A court without personal jurisdiction has no power to dismiss a complaint for failure to state a claim. . . . The Court of Chancery erred by granting the individual defendants' Rule 12(b)(6) motions to dismiss for failure to state a claim, without first ruling expressly upon the individual defendants' 12(b)(2) motions to dismiss for lack of personal jurisdiction.
Id. at 269 (citations omitted).

In Branson, the Chancery Rule 12(b)(2) and 12(b)(6) motions, however, were raised by all the defendants.
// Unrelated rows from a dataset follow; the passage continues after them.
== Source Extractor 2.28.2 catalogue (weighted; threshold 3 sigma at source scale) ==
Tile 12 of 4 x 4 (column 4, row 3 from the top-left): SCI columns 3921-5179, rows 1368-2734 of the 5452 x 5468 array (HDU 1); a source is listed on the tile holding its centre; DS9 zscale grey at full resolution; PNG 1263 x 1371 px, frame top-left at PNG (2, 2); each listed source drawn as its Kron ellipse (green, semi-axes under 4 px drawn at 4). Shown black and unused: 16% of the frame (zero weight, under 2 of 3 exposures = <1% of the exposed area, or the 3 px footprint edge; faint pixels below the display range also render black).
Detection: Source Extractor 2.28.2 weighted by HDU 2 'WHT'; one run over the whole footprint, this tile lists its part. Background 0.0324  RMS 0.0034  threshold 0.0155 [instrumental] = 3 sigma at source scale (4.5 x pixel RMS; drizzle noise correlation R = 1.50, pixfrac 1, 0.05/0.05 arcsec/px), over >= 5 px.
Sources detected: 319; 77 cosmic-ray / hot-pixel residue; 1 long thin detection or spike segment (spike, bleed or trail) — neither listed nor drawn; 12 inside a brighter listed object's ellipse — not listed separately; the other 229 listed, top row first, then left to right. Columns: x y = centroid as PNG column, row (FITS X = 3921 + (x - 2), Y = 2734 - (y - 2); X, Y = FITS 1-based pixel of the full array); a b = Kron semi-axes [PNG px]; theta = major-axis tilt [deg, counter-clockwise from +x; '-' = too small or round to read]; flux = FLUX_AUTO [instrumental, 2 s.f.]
Id. at 268. In contrast, only CLBN moved to dismiss on jurisdictional grounds in addition to moving to dismiss for failure to state a claim. Pathe and the individual Defendants did not challenge the Chancery Court's jurisdiction, but merely moved to dismiss the amended complaint for failure to state a claim.

As a general rule, jurisdictional matters should be decided before substantive matters. Branson, 625 A.2d at 269 (stating that "a court's finding of personal jurisdiction is . . . a condition precedent to a proper exercise of its own judicial authority."). In the present case, however, judicial economy mandates that there be an exception to this rule. In light of our holding that the complaint fails, as a matter of law, to state a claim against any of the Defendants, it would serve no purpose to remand this case to the Chancellor for a ruling on the Rule 12(b)(2) motion filed by only one defendant to dismiss on jurisdictional grounds.

VII.

For the foregoing reasons, the Court of Chancery's dismissal of Solomon's claim under Rule 12(b)(6) for failure to state a claim upon which relief can be granted is AFFIRMED.